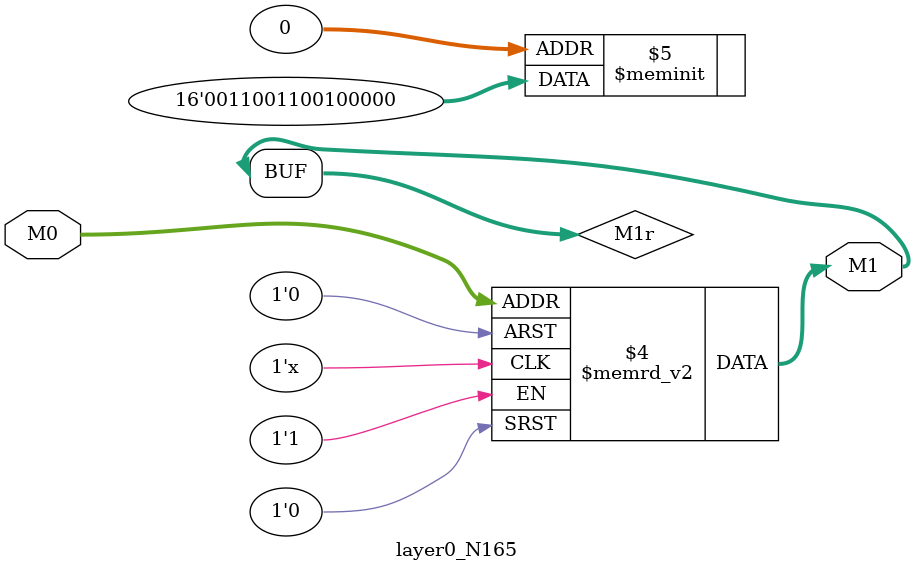
<source format=v>
module layer0_N165 ( input [2:0] M0, output [1:0] M1 );

	(*rom_style = "distributed" *) reg [1:0] M1r;
	assign M1 = M1r;
	always @ (M0) begin
		case (M0)
			3'b000: M1r = 2'b00;
			3'b100: M1r = 2'b11;
			3'b010: M1r = 2'b10;
			3'b110: M1r = 2'b11;
			3'b001: M1r = 2'b00;
			3'b101: M1r = 2'b00;
			3'b011: M1r = 2'b00;
			3'b111: M1r = 2'b00;

		endcase
	end
endmodule

</source>
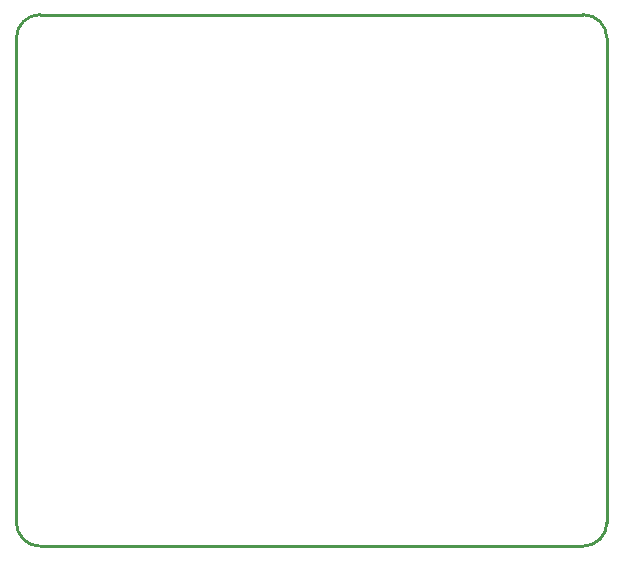
<source format=gbr>
G04*
G04 #@! TF.GenerationSoftware,Altium Limited,Altium Designer,24.1.2 (44)*
G04*
G04 Layer_Color=16711935*
%FSLAX44Y44*%
%MOMM*%
G71*
G04*
G04 #@! TF.SameCoordinates,8F0F3E8E-BFDB-4773-B97D-B54856440852*
G04*
G04*
G04 #@! TF.FilePolarity,Positive*
G04*
G01*
G75*
%ADD14C,0.2540*%
D14*
X1201040Y995150D02*
G03*
X1181040Y1015150I-20000J0D01*
G01*
Y565150D02*
G03*
X1201040Y585150I0J20000D01*
G01*
X721040Y1015150D02*
G03*
X701040Y995150I0J-20000D01*
G01*
Y585150D02*
G03*
X721040Y565150I20000J0D01*
G01*
X1181040D01*
X721040Y1015150D02*
X1181040D01*
X1201040Y585150D02*
Y995150D01*
X701040Y585150D02*
Y995150D01*
M02*

</source>
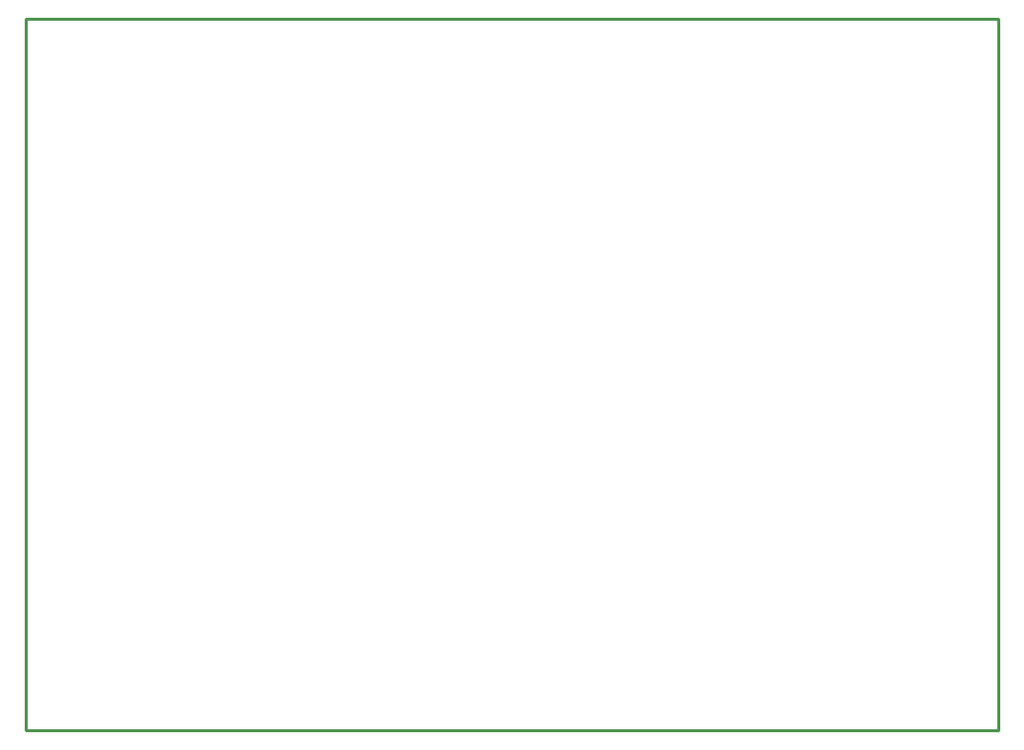
<source format=gko>
G04*
G04 #@! TF.GenerationSoftware,Altium Limited,Altium Designer,18.0.7 (293)*
G04*
G04 Layer_Color=16711935*
%FSLAX44Y44*%
%MOMM*%
G71*
G01*
G75*
%ADD11C,0.2540*%
D11*
X-0Y609600D02*
X831850D01*
X-0D02*
X0Y0D01*
X831850D01*
X831850Y609600D02*
X831850Y0D01*
M02*

</source>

## [Your task]
Every line of the material that includes the word "format" needs to be copied.

## [Written response]
<source format=v>
<source format=gbr>
<source format=gko>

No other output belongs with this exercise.